Esse exemplo reforça a inadequação da expressão "smart contract", pois a tecnologia a que a expressão quer se referir pode ser utilizada em outros atos jurídicos. Nada obstante, não se nega aqui que sua ampla utilização no discurso fez com que ela ganhasse vida própria.

Também se deve refletir sobre o verdadeiro significado da "inteligência" do contrato. Para inserir um contrato em plataforma, é necessário transformá-lo em estrutura binária codificada ("se X, então Y"), o que, em verdade, depende da própria capacidade do ser humano. Mesmo quando as partes falam o mesmo idioma, elas estão suscetíveis a ambiguidades, polissemias, contradições — e mais ainda quando não falam o mesmo idioma, em razão das imprecisões na tradução (em especial, de termos jurídicos).

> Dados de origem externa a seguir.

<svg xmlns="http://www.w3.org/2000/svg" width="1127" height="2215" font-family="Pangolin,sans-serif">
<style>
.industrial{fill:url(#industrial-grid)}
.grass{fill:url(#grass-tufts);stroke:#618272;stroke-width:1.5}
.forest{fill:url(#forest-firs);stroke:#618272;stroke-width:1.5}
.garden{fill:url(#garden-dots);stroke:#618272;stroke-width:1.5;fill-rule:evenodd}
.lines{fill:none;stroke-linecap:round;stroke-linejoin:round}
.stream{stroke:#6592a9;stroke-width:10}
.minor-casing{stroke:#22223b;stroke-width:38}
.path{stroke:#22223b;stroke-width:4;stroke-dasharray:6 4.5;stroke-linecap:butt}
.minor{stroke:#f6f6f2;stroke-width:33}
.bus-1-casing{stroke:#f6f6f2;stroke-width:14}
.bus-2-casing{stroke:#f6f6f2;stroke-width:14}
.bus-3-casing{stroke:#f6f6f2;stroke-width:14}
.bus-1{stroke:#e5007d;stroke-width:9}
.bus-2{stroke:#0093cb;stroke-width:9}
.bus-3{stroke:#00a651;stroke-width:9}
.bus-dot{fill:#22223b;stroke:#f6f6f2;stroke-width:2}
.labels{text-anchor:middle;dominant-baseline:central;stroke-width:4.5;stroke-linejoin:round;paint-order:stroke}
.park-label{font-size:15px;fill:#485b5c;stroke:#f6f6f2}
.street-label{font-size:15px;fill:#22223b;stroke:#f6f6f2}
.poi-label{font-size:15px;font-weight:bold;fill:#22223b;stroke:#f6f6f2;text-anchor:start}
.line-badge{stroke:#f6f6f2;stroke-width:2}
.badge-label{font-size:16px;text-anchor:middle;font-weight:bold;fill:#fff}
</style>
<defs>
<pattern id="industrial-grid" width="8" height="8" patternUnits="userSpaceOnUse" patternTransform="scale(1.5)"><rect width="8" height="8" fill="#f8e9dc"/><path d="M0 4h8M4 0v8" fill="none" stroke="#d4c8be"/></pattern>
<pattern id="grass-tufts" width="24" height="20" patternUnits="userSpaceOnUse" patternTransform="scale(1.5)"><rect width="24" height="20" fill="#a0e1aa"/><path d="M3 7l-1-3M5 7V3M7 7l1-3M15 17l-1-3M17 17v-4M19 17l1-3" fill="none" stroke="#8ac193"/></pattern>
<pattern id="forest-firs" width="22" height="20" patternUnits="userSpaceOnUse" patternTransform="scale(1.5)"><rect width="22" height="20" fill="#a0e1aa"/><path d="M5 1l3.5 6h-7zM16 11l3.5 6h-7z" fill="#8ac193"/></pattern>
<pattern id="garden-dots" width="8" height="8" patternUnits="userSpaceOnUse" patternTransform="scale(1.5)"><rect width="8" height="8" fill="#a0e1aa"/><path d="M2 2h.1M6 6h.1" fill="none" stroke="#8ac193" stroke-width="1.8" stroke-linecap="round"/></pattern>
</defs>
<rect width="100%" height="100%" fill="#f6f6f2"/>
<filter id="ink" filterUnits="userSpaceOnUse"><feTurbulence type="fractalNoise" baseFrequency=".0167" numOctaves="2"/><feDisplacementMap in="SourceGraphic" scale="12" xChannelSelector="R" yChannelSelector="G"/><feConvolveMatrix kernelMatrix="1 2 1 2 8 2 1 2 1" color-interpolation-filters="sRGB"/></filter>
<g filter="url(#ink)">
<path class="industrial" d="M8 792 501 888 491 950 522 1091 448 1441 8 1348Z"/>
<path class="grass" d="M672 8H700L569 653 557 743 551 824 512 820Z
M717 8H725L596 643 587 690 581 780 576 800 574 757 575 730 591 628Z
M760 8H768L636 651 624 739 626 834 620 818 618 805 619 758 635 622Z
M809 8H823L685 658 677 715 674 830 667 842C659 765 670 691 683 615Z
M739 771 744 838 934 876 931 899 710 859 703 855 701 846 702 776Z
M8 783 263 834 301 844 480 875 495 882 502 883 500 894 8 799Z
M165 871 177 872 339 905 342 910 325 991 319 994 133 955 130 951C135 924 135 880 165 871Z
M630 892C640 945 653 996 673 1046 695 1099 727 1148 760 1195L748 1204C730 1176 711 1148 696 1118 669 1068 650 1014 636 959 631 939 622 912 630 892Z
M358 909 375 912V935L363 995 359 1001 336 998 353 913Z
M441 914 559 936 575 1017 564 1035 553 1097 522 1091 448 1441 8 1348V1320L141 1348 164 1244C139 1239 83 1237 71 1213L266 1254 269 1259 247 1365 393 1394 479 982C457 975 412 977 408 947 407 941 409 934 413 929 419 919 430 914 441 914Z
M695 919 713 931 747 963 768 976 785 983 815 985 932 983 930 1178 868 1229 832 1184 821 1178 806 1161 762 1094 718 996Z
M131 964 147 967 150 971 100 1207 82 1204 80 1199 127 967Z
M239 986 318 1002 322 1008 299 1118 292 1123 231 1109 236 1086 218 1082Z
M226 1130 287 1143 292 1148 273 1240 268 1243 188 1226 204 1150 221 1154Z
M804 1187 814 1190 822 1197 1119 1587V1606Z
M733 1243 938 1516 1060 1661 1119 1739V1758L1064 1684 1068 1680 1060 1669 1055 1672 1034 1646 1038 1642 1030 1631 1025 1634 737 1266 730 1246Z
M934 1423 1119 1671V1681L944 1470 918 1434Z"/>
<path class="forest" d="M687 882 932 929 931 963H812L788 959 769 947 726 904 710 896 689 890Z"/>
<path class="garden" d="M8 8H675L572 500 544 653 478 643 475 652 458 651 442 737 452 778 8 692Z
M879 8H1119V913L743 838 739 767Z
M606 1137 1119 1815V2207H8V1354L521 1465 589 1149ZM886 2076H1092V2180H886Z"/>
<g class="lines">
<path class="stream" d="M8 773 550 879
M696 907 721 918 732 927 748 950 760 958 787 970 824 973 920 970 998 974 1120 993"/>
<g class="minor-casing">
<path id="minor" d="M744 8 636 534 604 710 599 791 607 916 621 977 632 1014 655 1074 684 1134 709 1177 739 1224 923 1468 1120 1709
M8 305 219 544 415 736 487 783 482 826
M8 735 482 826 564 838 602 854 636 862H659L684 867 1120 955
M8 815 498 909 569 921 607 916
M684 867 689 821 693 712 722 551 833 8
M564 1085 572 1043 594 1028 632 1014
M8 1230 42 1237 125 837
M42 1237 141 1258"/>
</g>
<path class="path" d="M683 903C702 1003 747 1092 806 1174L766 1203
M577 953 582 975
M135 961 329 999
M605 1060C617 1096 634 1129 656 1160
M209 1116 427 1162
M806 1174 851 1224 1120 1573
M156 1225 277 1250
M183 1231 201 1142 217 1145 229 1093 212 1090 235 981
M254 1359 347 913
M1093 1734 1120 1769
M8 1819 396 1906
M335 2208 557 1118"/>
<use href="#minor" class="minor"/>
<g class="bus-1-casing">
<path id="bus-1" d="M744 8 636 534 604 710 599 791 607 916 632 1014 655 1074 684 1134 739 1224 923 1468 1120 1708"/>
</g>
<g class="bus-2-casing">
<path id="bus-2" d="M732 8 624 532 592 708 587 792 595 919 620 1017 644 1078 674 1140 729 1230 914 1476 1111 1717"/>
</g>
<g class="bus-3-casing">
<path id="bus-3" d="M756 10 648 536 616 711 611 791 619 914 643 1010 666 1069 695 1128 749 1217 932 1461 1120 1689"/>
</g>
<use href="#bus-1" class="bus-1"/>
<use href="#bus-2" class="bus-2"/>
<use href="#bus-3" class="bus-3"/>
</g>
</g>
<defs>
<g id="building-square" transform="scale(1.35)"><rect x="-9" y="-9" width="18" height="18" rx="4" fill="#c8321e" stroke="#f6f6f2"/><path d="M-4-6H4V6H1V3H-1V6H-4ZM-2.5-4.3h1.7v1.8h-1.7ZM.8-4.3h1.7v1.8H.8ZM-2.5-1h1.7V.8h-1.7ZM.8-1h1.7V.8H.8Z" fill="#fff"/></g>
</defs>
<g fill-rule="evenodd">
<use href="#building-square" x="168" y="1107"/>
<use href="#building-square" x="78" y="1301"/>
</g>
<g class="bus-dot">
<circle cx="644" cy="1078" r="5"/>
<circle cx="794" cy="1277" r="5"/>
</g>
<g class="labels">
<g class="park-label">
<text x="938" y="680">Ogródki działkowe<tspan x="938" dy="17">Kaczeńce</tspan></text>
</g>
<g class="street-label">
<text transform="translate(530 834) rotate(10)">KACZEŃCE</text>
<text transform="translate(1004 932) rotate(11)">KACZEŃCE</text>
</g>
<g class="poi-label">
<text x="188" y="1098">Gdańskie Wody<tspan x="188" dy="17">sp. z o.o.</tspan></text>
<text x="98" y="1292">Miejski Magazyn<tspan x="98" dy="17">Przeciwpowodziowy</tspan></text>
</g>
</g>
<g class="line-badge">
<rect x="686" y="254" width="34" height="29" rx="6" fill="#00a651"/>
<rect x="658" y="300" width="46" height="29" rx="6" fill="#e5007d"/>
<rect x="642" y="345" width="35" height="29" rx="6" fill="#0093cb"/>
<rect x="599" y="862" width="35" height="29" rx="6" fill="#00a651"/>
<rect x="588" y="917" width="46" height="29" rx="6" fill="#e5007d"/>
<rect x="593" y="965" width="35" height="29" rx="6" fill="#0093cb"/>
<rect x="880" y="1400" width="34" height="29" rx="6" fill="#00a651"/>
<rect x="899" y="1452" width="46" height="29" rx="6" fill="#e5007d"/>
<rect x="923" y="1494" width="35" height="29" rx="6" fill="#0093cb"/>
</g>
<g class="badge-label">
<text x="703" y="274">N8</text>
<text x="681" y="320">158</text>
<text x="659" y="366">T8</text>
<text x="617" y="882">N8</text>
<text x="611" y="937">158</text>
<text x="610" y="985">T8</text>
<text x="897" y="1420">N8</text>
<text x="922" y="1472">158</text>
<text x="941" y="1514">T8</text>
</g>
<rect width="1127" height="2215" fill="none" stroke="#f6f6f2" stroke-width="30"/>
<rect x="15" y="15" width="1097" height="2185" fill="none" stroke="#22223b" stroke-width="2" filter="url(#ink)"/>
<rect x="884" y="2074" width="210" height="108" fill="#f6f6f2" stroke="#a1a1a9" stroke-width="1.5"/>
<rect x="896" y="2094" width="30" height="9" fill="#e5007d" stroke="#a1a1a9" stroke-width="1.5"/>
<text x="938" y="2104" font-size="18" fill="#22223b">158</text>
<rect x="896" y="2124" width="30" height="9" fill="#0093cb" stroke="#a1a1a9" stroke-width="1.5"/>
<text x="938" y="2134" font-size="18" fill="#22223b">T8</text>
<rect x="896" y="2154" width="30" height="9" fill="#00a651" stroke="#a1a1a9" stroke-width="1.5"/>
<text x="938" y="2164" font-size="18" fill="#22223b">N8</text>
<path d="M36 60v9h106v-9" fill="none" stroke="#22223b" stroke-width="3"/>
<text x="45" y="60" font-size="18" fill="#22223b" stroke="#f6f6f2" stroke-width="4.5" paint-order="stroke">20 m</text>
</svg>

Logo, as partes podem enfrentar dificuldades para a transformação da linguagem do contrato para uma estrutura binária codificada. Contratos complexos, de longa duração, possuem grande carga de circunstâncias negociais, que muitas vezes serão decisivas para a interpretação e a definição do (in)adimplemento; ainda, as partes podem optar por uma estrutura contratual mais flexível, permitindo ajustes ao longo da relação, ou mesmo utilizando conceitos indeterminados. Como estruturar uma obrigação de melhores esforços em linguagem binária de códigos? Mais: e se, em decorrência de uma imperfeita transformação em código, a tecnologia efetivar a execução do contrato antes do momento desejado para tanto? É possível que haja um deslocamento do possível litígio — não mais para forçar o adimplemento, mas para desfazê-lo.

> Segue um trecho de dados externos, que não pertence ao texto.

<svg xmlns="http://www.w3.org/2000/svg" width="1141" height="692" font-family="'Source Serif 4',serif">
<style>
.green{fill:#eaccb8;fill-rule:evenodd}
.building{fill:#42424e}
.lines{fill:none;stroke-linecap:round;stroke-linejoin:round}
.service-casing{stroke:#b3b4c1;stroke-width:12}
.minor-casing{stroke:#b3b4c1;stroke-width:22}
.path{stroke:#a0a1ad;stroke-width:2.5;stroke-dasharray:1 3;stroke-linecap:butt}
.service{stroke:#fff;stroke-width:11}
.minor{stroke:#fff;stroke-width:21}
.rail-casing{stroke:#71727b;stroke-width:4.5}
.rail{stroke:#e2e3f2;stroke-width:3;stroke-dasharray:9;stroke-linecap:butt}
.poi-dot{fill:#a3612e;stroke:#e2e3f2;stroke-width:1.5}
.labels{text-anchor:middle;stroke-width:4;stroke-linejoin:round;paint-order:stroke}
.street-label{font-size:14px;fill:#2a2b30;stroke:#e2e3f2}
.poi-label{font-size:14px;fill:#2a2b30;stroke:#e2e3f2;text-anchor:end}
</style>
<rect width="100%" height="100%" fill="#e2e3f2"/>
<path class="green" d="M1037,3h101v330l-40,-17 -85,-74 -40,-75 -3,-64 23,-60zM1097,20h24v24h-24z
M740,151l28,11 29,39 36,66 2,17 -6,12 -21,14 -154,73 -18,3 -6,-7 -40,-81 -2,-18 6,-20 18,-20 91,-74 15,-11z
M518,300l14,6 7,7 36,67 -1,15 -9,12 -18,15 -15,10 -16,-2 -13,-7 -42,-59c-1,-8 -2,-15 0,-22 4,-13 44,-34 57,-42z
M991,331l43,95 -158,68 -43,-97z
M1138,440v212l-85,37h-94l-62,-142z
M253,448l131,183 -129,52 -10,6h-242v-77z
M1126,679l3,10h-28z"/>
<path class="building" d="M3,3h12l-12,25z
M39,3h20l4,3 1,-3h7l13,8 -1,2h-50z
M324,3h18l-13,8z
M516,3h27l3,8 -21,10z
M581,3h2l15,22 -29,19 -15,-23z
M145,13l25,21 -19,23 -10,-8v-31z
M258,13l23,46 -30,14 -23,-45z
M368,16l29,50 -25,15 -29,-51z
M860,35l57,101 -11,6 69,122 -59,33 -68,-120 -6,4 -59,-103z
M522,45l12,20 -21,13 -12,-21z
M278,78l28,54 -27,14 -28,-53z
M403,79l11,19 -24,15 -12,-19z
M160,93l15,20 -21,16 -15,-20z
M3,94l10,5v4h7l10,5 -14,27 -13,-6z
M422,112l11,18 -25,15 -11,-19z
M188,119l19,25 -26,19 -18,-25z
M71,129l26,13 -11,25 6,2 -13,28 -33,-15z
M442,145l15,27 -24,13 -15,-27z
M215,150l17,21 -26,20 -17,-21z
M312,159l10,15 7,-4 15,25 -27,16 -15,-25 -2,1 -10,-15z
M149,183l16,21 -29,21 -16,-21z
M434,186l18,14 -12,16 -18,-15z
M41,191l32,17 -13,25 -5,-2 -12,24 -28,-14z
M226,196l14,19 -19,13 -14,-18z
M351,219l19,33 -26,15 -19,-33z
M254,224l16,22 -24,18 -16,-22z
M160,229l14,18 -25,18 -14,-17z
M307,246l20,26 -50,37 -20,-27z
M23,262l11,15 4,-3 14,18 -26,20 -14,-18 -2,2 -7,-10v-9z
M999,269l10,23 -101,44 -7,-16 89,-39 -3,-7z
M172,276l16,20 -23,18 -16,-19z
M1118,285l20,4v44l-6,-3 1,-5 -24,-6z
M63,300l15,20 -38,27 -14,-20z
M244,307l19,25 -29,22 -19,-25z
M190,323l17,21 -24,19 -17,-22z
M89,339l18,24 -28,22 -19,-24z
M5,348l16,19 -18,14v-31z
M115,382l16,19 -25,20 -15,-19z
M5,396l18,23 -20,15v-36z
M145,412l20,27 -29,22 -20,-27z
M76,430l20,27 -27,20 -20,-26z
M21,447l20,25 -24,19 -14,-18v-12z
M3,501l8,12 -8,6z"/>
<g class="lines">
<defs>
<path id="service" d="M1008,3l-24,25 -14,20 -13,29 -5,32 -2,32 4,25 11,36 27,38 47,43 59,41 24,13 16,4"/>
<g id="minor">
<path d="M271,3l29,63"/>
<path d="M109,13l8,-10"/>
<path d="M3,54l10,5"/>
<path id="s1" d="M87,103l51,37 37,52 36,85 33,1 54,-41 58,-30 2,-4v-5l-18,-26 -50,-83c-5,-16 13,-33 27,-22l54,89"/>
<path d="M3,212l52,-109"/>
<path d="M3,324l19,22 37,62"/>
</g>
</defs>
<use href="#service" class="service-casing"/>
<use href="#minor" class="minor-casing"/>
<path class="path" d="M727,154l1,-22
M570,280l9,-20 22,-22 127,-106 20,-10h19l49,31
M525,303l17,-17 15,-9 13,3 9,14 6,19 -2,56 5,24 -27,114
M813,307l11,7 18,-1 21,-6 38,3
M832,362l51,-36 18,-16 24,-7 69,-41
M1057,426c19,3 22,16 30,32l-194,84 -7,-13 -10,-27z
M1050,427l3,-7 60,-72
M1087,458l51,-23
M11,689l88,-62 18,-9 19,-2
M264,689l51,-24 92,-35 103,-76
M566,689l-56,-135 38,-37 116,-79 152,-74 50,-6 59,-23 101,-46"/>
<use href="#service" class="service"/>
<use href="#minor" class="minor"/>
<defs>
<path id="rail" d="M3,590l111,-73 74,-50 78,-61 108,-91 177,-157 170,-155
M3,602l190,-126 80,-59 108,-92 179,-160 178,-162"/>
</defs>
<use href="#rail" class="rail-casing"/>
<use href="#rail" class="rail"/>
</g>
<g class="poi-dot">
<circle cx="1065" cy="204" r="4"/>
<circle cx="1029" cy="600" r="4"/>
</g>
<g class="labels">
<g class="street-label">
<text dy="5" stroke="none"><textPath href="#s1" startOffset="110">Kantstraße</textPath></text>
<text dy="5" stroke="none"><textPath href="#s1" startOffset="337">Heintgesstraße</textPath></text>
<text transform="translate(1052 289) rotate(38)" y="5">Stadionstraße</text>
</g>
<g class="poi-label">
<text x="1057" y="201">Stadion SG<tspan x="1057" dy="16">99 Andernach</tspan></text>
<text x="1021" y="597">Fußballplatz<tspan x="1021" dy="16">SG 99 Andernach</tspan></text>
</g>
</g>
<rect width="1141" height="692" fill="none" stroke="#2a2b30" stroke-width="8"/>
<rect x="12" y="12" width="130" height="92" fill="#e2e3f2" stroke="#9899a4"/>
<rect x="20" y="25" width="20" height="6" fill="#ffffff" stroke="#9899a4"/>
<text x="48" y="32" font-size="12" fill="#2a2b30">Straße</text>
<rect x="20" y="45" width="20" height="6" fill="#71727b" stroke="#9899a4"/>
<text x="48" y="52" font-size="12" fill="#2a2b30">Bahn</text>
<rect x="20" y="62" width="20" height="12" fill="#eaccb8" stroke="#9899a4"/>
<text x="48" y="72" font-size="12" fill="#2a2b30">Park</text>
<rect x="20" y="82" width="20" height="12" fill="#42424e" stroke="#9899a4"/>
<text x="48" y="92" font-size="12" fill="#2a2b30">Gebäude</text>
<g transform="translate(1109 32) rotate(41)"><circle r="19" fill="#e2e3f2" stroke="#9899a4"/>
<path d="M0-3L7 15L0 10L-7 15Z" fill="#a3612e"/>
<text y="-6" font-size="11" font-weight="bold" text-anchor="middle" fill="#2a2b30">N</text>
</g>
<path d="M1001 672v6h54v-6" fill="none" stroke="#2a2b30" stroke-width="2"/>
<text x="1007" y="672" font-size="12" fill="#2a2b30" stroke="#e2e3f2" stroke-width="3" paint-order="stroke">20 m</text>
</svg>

Palavras e códigos são criações humanas; o ser humano é imperfeito por natureza. Talvez as dificuldades sejam inerentes ao atual estágio da tecnologia. Por isso, há quem afirme que os smart contracts não eliminam ambiguidades, apenas escondem-nas [5]. Isso não afasta a "inteligência" deles — já que há uma promessa de entrega de algo a mais em relação ao "contrato tradicional" —, assim como não impede que se considere como animadora a perspectiva de se ter um sistema privado de execução contratual por meio de código computacional. Apenas o tempo permitirá dizer se os smart contracts entregarão aquilo que hoje prometem.


[1] DIMATEO, Larry A; CANNARSA, Michel; PONCIBÒ, Cristina. Smart contracts and contract law. In: DIMATTEO, Larry A.; CANNARSA, Michel; PONCIBÒ, Cristina. The Cambridge Handbook of Smart Contracts, Blockchain Technology and Digital Platforms. Cambridge: University Press, 2020, p. 9.

[2] Acerca do exemplo da máquina de refrigerantes, ver SZABO, Nick. Formalizing and securing relationships on public networks, 1997. Disponível em https://firstmonday.org/ojs/index.php/fm/article/view/548/469. Sobre a máquina de venda de roupas, conferir: https://exame.com/negocios/apos-ca-renner-cria-maquina-para-vender-roupas-em-metro/.

[3] O exemplo foi retirado de TEPEDINO, Gustavo; SILVA, Rodrigo da Guia. Inteligência artificial, smart contracts e gestão do risco contratual. In: TEPEDINO, Gustavo; SILVA, Rodrigo da Guia (Coord.). O Direito Civil na era da inteligência artificial [livro eletrônico]. São Paulo: Thomson Reuters Brasil, 2020, item 4.

[4] O exemplo do testamento é dado por GATTESCHI, Valentina; LAMBERTI, Fabrizio; DEMARTINI, Claudio. Technology of smart contracts. In: DIMATTEO, Larry A.; CANNARSA, Michel; PONCIBÒ, Cristina. The Cambridge Handbook of Smart Contracts, Blockchain Technology and Digital Platforms. Cambridge: University Press, 2020, p. 43-44.

[5] GRIMMELMANN, James. All smart contracts are ambiguous. Journal of Law & Innovation, v. 2, n. 1, October/2019, p. 3.